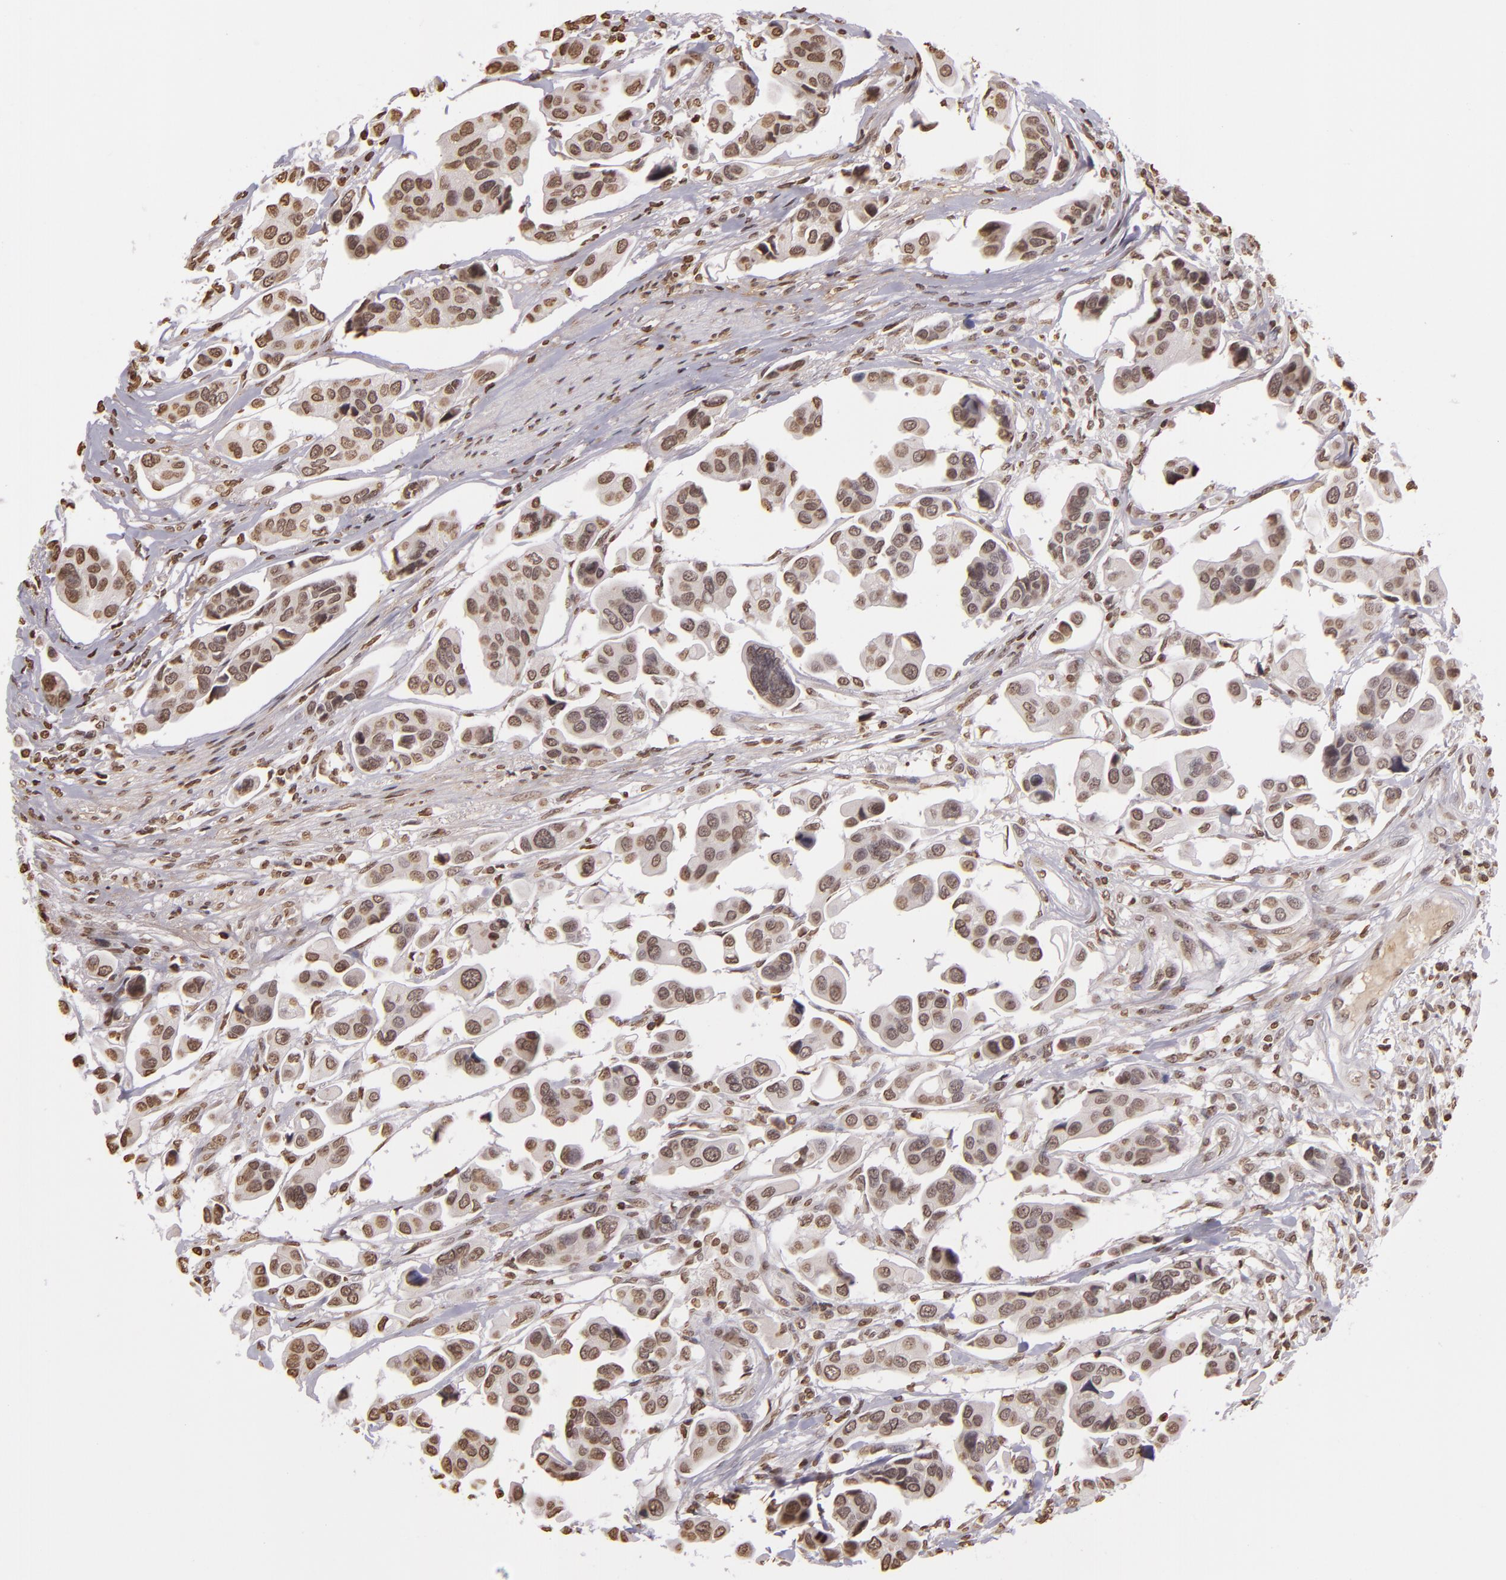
{"staining": {"intensity": "weak", "quantity": ">75%", "location": "nuclear"}, "tissue": "urothelial cancer", "cell_type": "Tumor cells", "image_type": "cancer", "snomed": [{"axis": "morphology", "description": "Adenocarcinoma, NOS"}, {"axis": "topography", "description": "Urinary bladder"}], "caption": "Human adenocarcinoma stained with a brown dye reveals weak nuclear positive expression in approximately >75% of tumor cells.", "gene": "THRB", "patient": {"sex": "male", "age": 61}}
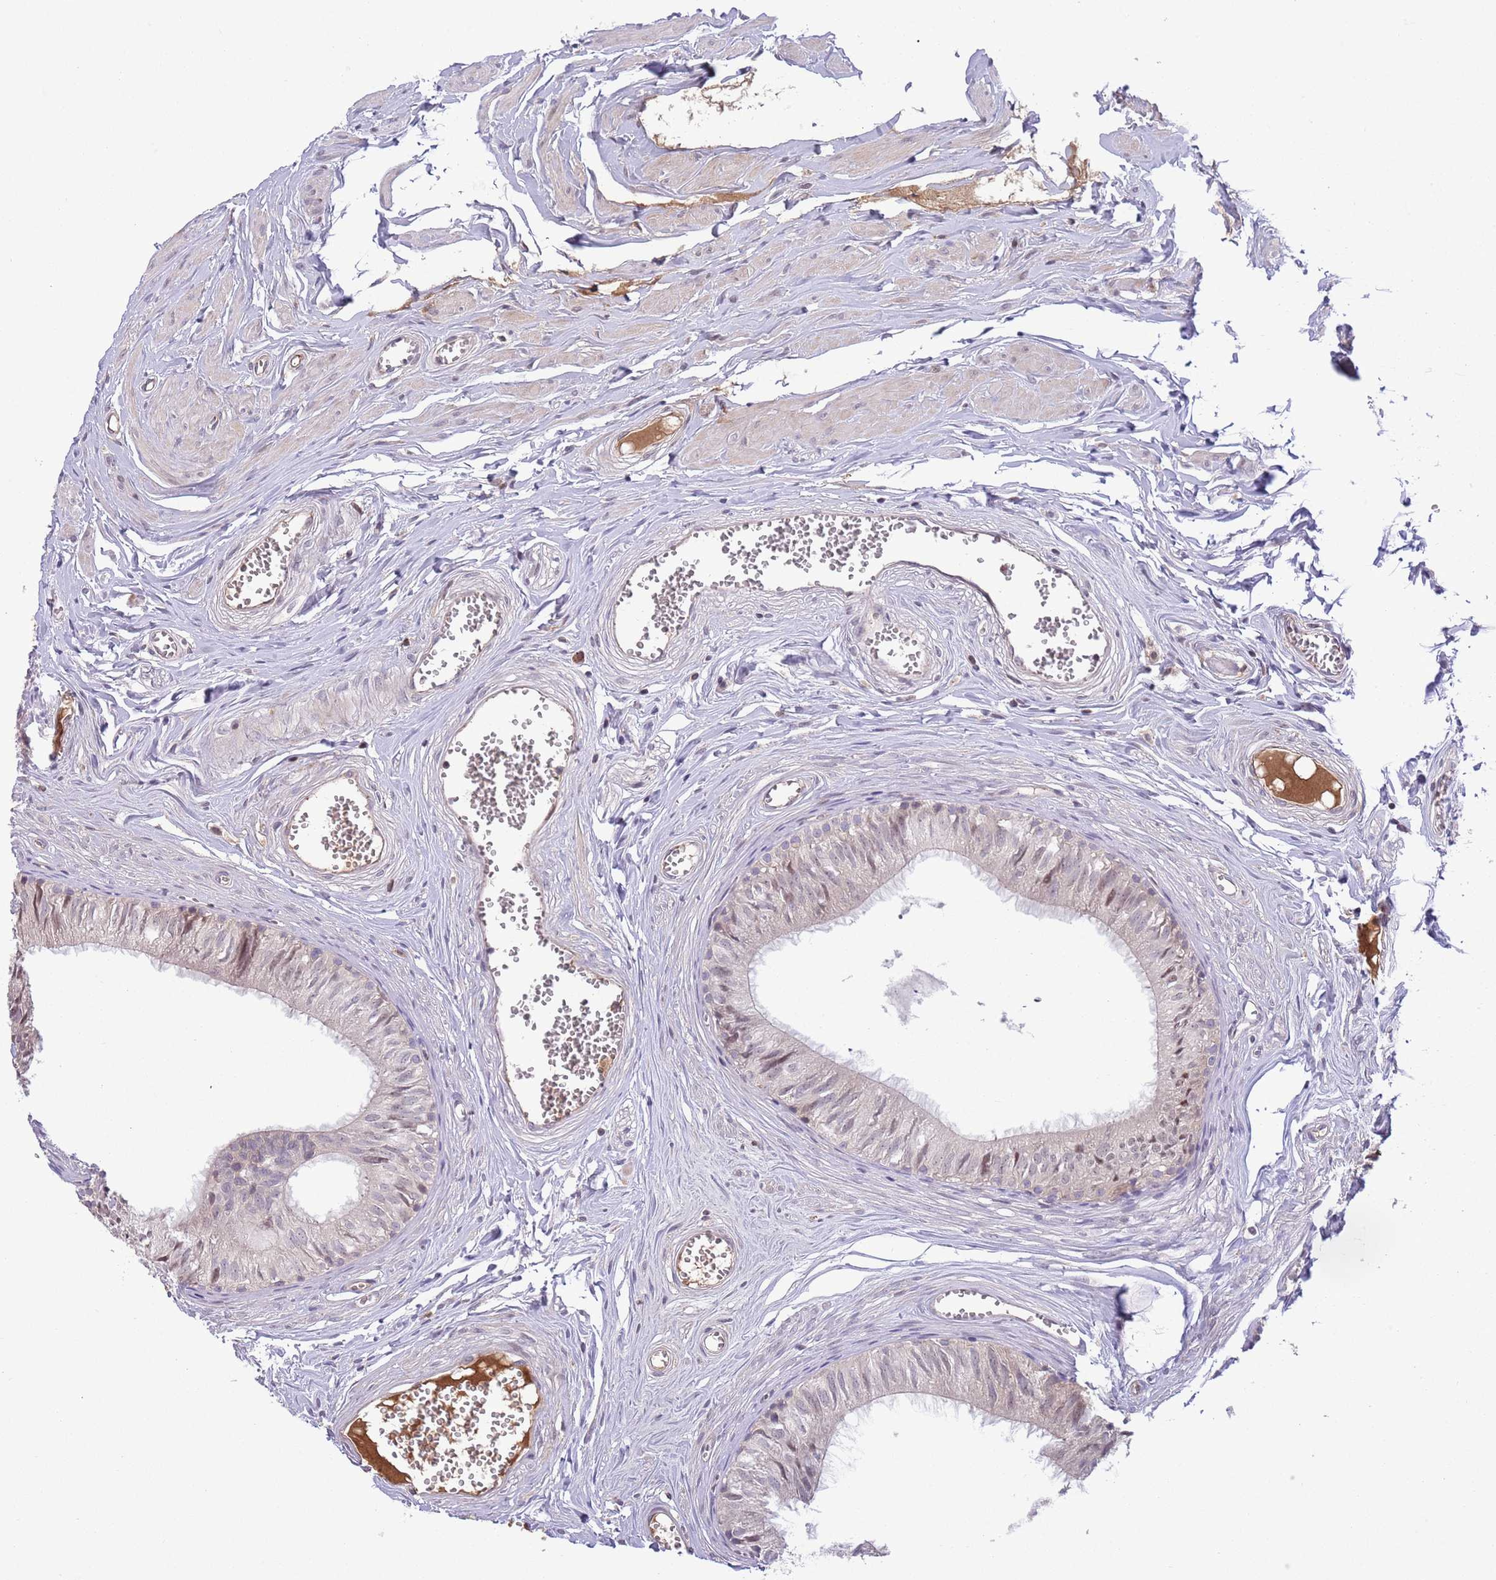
{"staining": {"intensity": "weak", "quantity": "<25%", "location": "nuclear"}, "tissue": "epididymis", "cell_type": "Glandular cells", "image_type": "normal", "snomed": [{"axis": "morphology", "description": "Normal tissue, NOS"}, {"axis": "topography", "description": "Epididymis"}], "caption": "IHC micrograph of normal epididymis stained for a protein (brown), which shows no positivity in glandular cells.", "gene": "DPP10", "patient": {"sex": "male", "age": 36}}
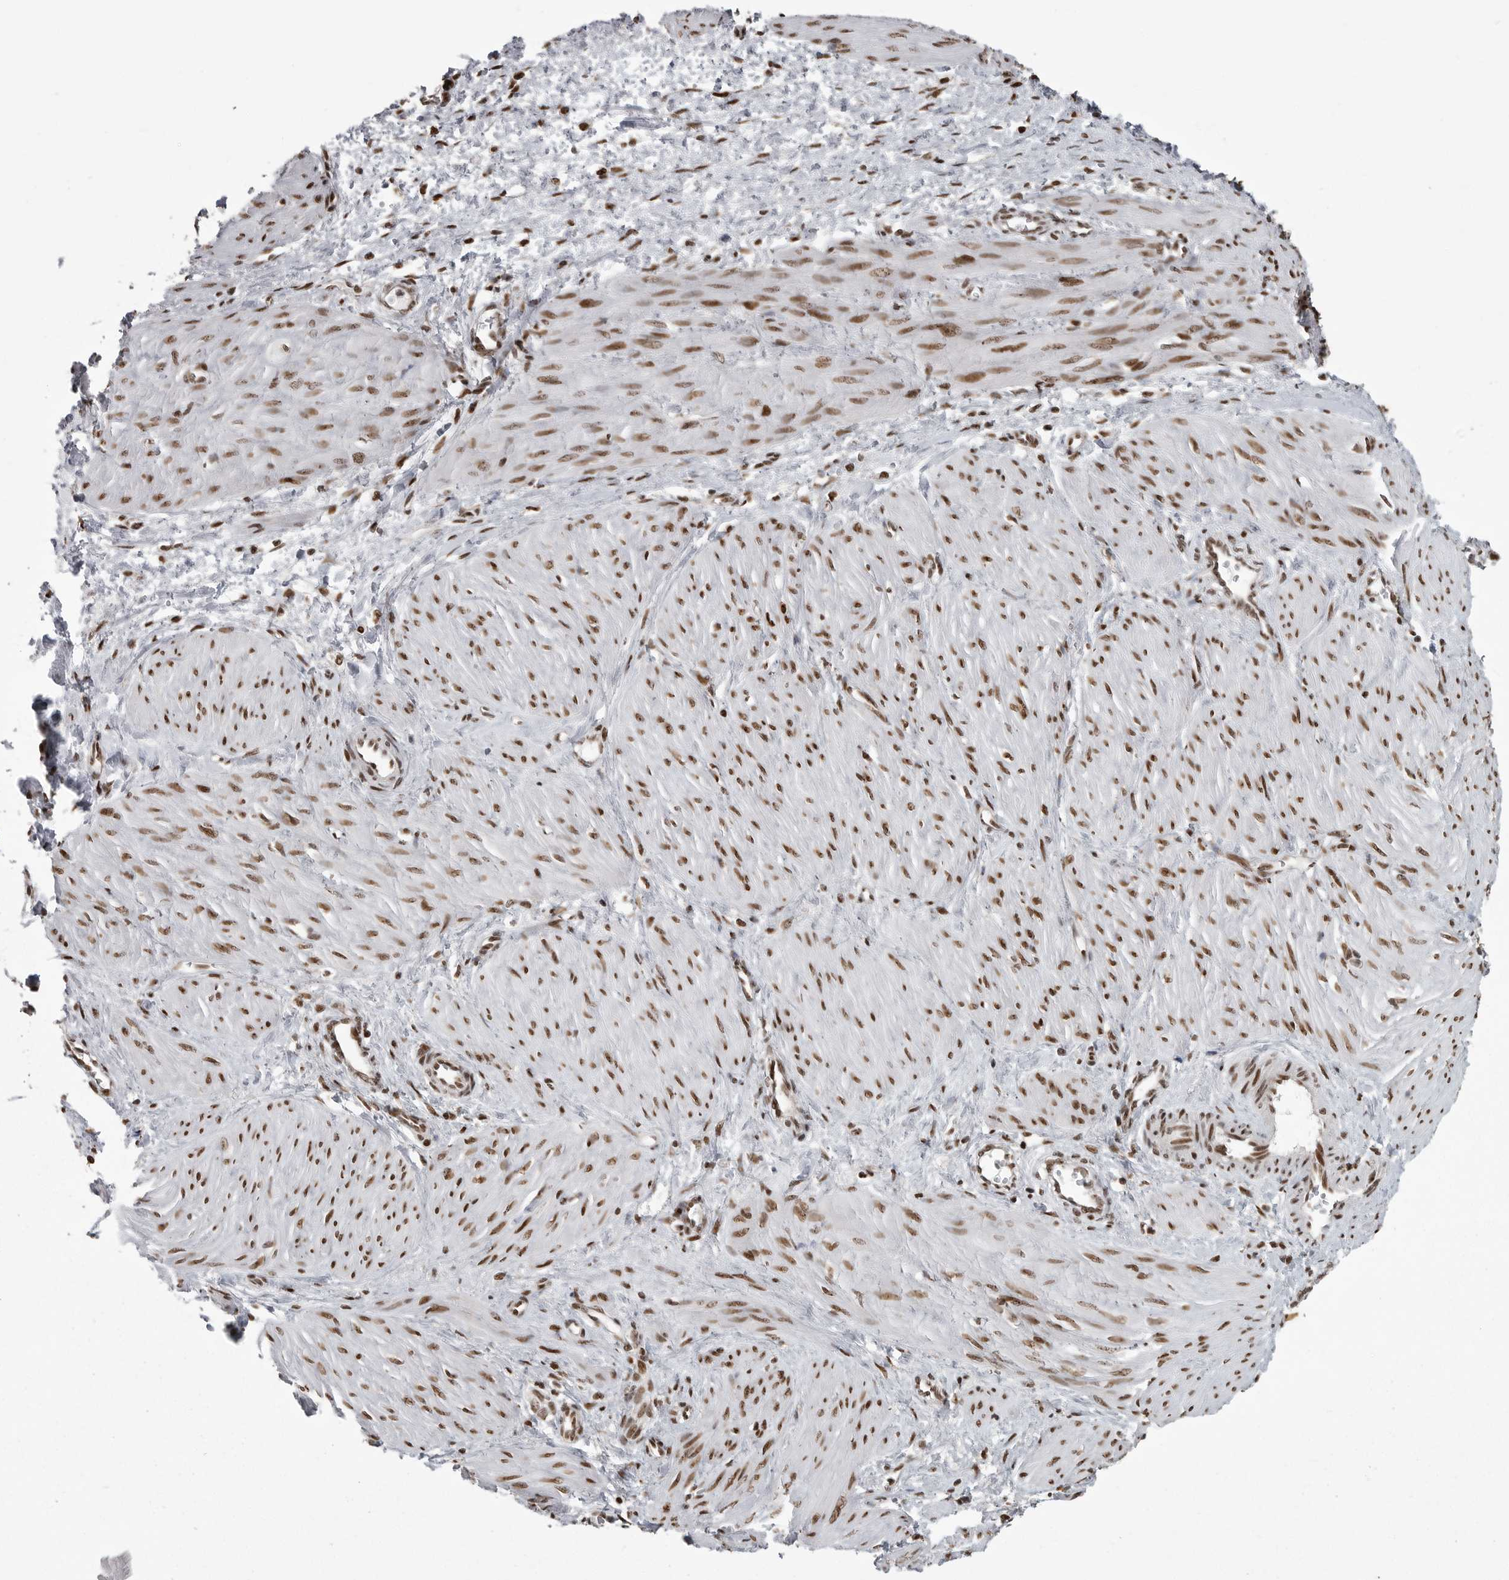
{"staining": {"intensity": "moderate", "quantity": ">75%", "location": "nuclear"}, "tissue": "smooth muscle", "cell_type": "Smooth muscle cells", "image_type": "normal", "snomed": [{"axis": "morphology", "description": "Normal tissue, NOS"}, {"axis": "topography", "description": "Endometrium"}], "caption": "About >75% of smooth muscle cells in benign smooth muscle reveal moderate nuclear protein positivity as visualized by brown immunohistochemical staining.", "gene": "YAF2", "patient": {"sex": "female", "age": 33}}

----

### Task to carry out
Return the material word for word, images omitted.

### Your solution
{"staining": {"intensity": "weak", "quantity": ">75%", "location": "nuclear"}, "tissue": "urothelial cancer", "cell_type": "Tumor cells", "image_type": "cancer", "snomed": [{"axis": "morphology", "description": "Adenocarcinoma, NOS"}, {"axis": "topography", "description": "Urinary bladder"}], "caption": "Human adenocarcinoma stained with a brown dye reveals weak nuclear positive expression in approximately >75% of tumor cells.", "gene": "THRB", "patient": {"sex": "male", "age": 61}}
{"staining": {"intensity": "weak", "quantity": "<25%", "location": "nuclear"}, "tissue": "epididymis", "cell_type": "Glandular cells", "image_type": "normal", "snomed": [{"axis": "morphology", "description": "Normal tissue, NOS"}, {"axis": "topography", "description": "Epididymis"}], "caption": "IHC micrograph of normal epididymis stained for a protein (brown), which shows no positivity in glandular cells.", "gene": "DPP10", "patient": {"sex": "male", "age": 36}}
{"staining": {"intensity": "moderate", "quantity": ">75%", "location": "nuclear"}, "tissue": "smooth muscle", "cell_type": "Smooth muscle cells", "image_type": "normal", "snomed": [{"axis": "morphology", "description": "Normal tissue, NOS"}, {"axis": "topography", "description": "Endometrium"}], "caption": "About >75% of smooth muscle cells in benign smooth muscle reveal moderate nuclear protein positivity as visualized by brown immunohistochemical staining.", "gene": "YAF2", "patient": {"sex": "female", "age": 33}}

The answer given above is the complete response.